Mereka meminta hak mereka dihormati.
MPC Pemuda Pancasila Sumbawa memastikan akan terus mendampingi.
Pendampingan dilakukan secara konstitusional.
Pendampingan juga dilakukan secara moral.
Sandi menegaskan bahwa Pemuda Pancasila bukan anti investasi.
Namun, Pemuda Pancasila anti perusakan.
Ia menegaskan bahwa tambang sering meninggalkan penderitaan.
Ia menegaskan bahwa lingkungan rusak sulit dipulihkan.
Kerusakan alam berdampak lintas generasi.
Anak cucu yang akan menanggung akibatnya.
Sandi menyebut bahwa membiarkan tambang masuk sama saja merampas masa depan.
Masa depan lingkungan Sumbawa harus dijaga.
Ia mengajak seluruh elemen masyarakat bersatu.
Ia mengajak tokoh adat untuk bersuara.
Ia mengajak tokoh agama untuk peduli.
Ia mengajak pemuda untuk bergerak.
Penolakan ini dinilai sebagai bentuk cinta tanah air.
Cinta tanah air berarti menjaga bumi pertiwi.
Desa Lawin kini menjadi simbol perlawanan.
Perlawanan terhadap eksploitasi yang tidak adil.
Perlawanan terhadap perusakan lingkungan.
Isu ini diprediksi akan terus bergulir.
Sorotan publik dipastikan semakin tajam.
Tekanan terhadap pemerintah dipastikan meningkat.
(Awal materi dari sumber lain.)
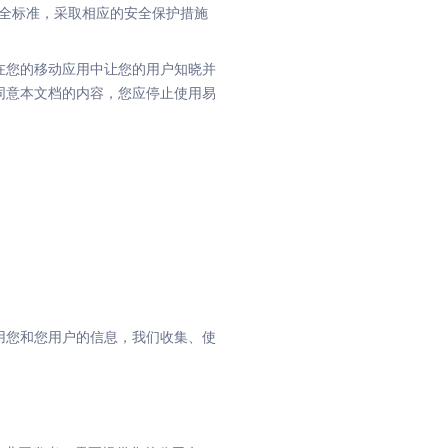
的安全标准，采取相应的安全保护措施
在您的移动应用中让您的用户知晓并
同意本文档的内容，您应停止使用易
用您和您用户的信息，我们收集、使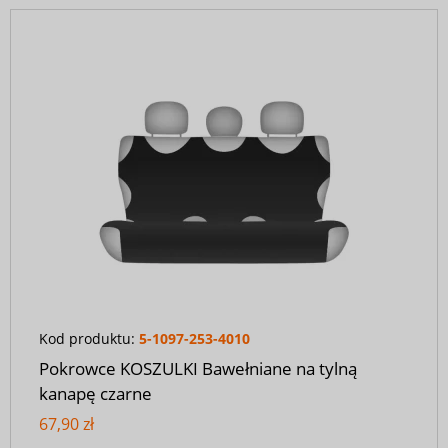
Kod produktu:
5-1097-253-4010
Pokrowce KOSZULKI Bawełniane na tylną
kanapę czarne
67,90 zł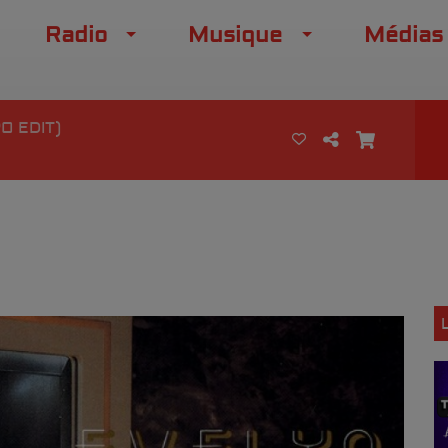
Radio
Musique
Médias
O EDIT)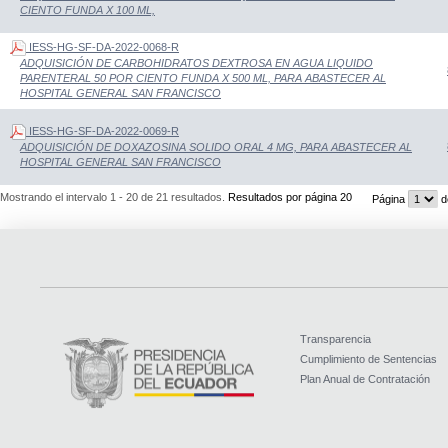
CIENTO FUNDA X 100 ML,
IESS-HG-SF-DA-2022-0068-R
ADQUISICIÓN DE CARBOHIDRATOS DEXTROSA EN AGUA LIQUIDO
PARENTERAL 50 POR CIENTO FUNDA X 500 ML, PARA ABASTECER AL
HOSPITAL GENERAL SAN FRANCISCO
IESS-HG-SF-DA-2022-0069-R
ADQUISICIÓN DE DOXAZOSINA SOLIDO ORAL 4 MG, PARA ABASTECER AL
HOSPITAL GENERAL SAN FRANCISCO
Mostrando el intervalo 1 - 20 de 21 resultados.
Resultados por página 20
Página
d
Transparencia
Cumplimiento de Sentencias
Plan Anual de Contratación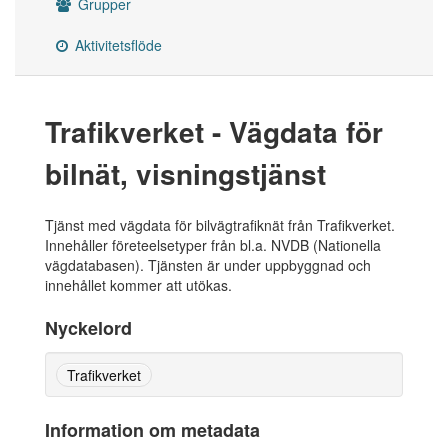
Grupper
Aktivitetsflöde
Trafikverket - Vägdata för
bilnät, visningstjänst
Tjänst med vägdata för bilvägtrafiknät från Trafikverket.
Innehåller företeelsetyper från bl.a. NVDB (Nationella
vägdatabasen). Tjänsten är under uppbyggnad och
innehållet kommer att utökas.
Nyckelord
Trafikverket
Information om metadata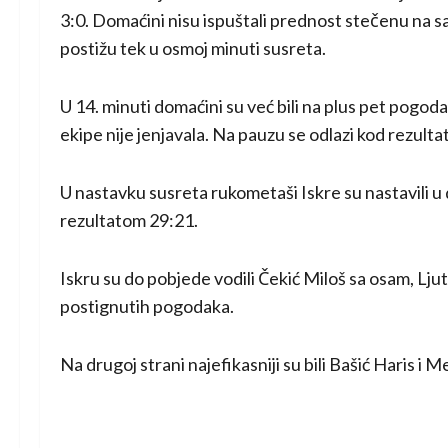
3:0. Domaćini nisu ispuštali prednost stečenu na 
postižu tek u osmoj minuti susreta.
U 14. minuti domaćini su već bili na plus pet pogo
ekipe nije jenjavala. Na pauzu se odlazi kod rezulta
U nastavku susreta rukometaši Iskre su nastavili u 
rezultatom 29:21.
Iskru su do pobjede vodili Čekić Miloš sa osam, Lj
postignutih pogodaka.
Na drugoj strani najefikasniji su bili Bašić Haris i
Masyarakat berharap ada keputusan bijak.
Keputusan yang berpihak pada rakyat.
Keputusan yang berpihak pada lingkungan.
Keputusan yang menjamin keberlanjutan Sumbawa.
Gelombang penolakan ini menjadi catatan penting.
Catatan bagi investor.
Catatan bagi pemerintah.
Catatan bagi semua pihak.
Bahwa tanah, air, dan alam bukan komoditas semata.
Bahwa ruang hi
dup rakyat harus dihormati.
Bahwa pembangunan tidak boleh merusak.
Bahwa suara rakyat adalah hukum tertinggi.